BASTA VIOLENZA SULLE DONNE - 25 NOVEMBRE TUTTI I GIORNI

Io, africana in Italia, tra sospetti, imbarazzi e voglia di capire

0 0

 

Mi dicevano che avrei fatto molta strada, ma non immaginavano che li avrei presi seriamente. Parole pronunciate nella vita di una giovane entusiasta, ma timida presentatrice radiofonica la cui formazione in realtà è quella di insegnante.

Era il 1997 e avevo appena iniziato a praticare questa professione in una scuola a Wa – capoluogo della Upper West Region in Ghana – quando la diocesi iniziò una radio comunitaria. La diocesi era molto attiva nel settore della comunicazione e aveva anche fondato una casa editrice che era già ben avviata.
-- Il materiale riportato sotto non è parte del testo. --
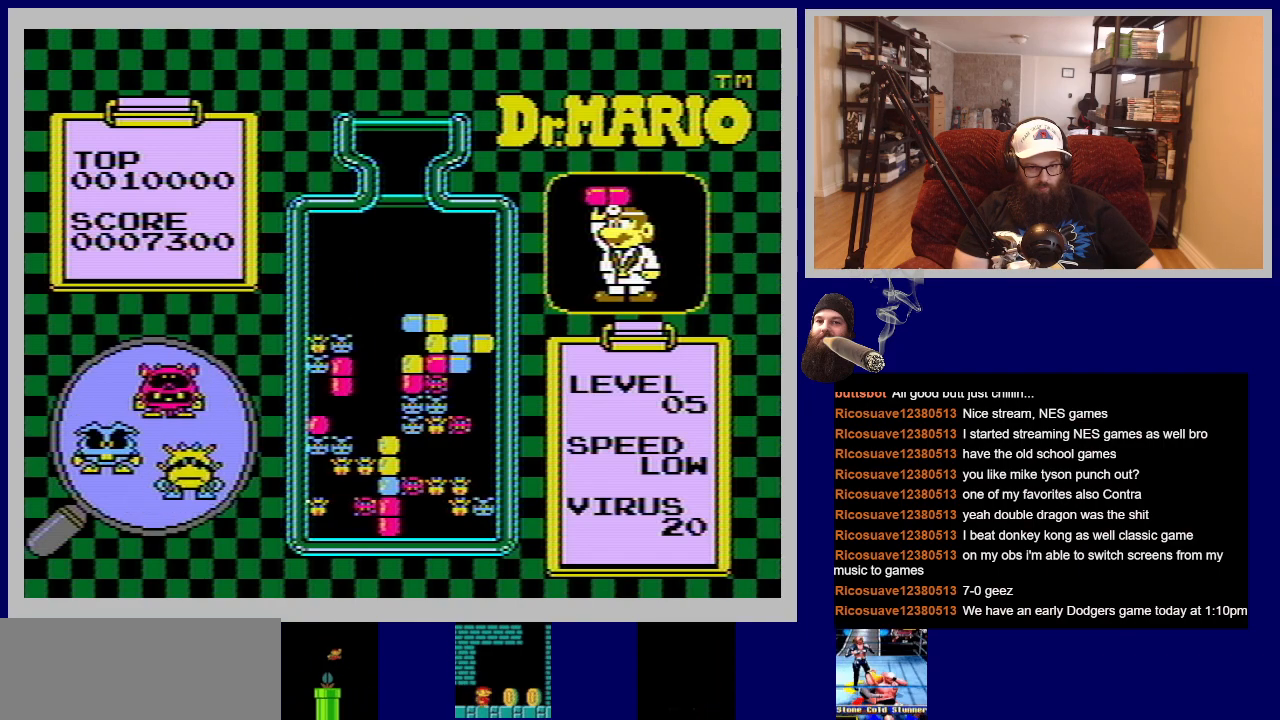
{"buttons": [], "events": [[467, "DPAD_LEFT", "up"]]}
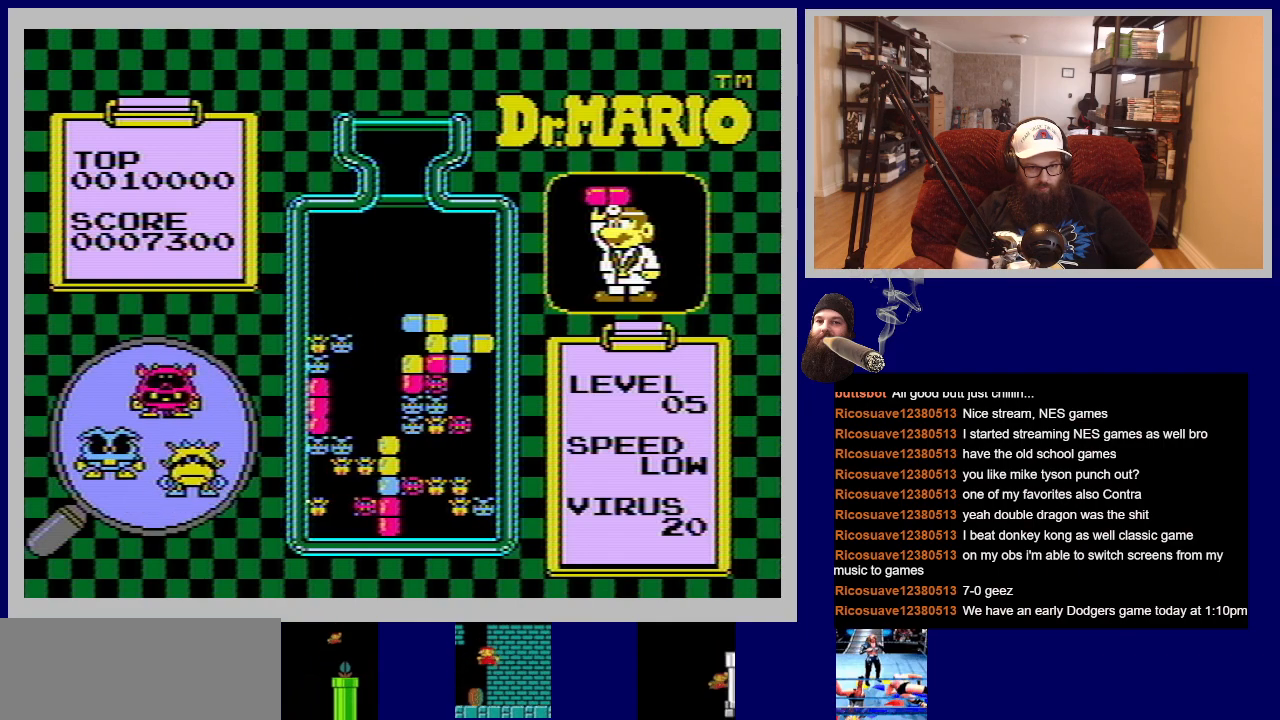
{"buttons": [], "events": []}
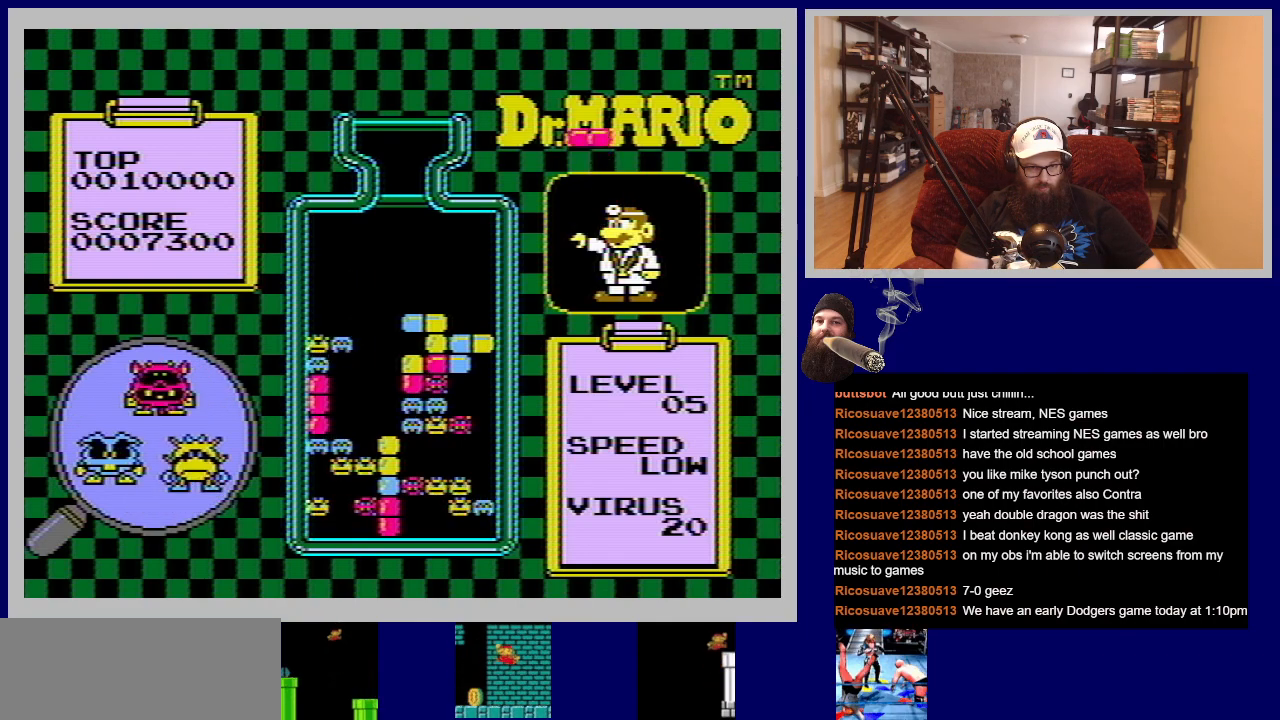
{"buttons": [], "events": []}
Per quanto ne ho memoria ho sempre sognato di diventare una conduttrice radiofonica anche quando nemmeno sapevo cosa significasse. I miei genitori mi raccontavano che a casa passavo molto tempo guardando la radio e ascoltando i vari programmi. Ricordo quei tempi mentre immaginavo le persone che parlavano alla radio. Ricordo con molta nostalgia quando i miei sogni andavano oltre l’apparecchio radiofonico, oltre le storie che leggevo nei libri e quelle che mi venivano raccontate.

Quando vieni da un continente svantaggiato e un’area remota, dove le opportunità sono limitate e le necessità fondamentali diventano un lusso, il resto del mondo sembra molto distante e irraggiungibile, infatti puoi percepirlo solo attraverso libri e racconti. Le sole opportunità ad essere illimitate sono i sogni.

Di fatto il sogno di essere la persona nella radio piuttosto che quella di fronte ad essa si realizzò quando fui chiamata a lavorarci. Mi occupavo di programmi educativi, andavo nelle comunità rurali per ascoltare la gente, trasmettere le loro storie e dare voce alle loro domande, registravamo anche storie tradizionali e storie di vita in forma di dramma. Un’esperienza che mi ha dato molto e alla quale mi sono dedicata con passione. Sarà per questo che circa tre anni dopo mi è stata offerta una borsa di studio per andare a Roma e studiare Comunicazioni Sociali.

 

Era una mattina di primavera dell’aprile del 2000 quando sono arrivata. Partita con una grande emozione, provando a immaginare quanto mi attendeva. Le aspettative erano tante. Purtroppo, però, questi sentimenti erano destinati a dissolversi nel viaggio dall’aeroporto di Fiumicino a Roma. Ho avuto modo di vedere sporcizia e persone senza tetto.

Non avrei mai immaginato che mi si sarebbe presentata questa immagine in Europa, qualcosa di molto simile a quanto avevo lasciato poche ore prima. I racconti che avevo letto e ascoltato non avevano alcun indizio di questo. Descrivevano invece bellissimi ed enormi edifici, macchine di lusso, persone vestite elegantemente e mai una parola dei cartoni sui marciapiedi usati come materassi da persone indigenti, sulle mani tese dei mendicanti che ti seguono per pochi spiccioli.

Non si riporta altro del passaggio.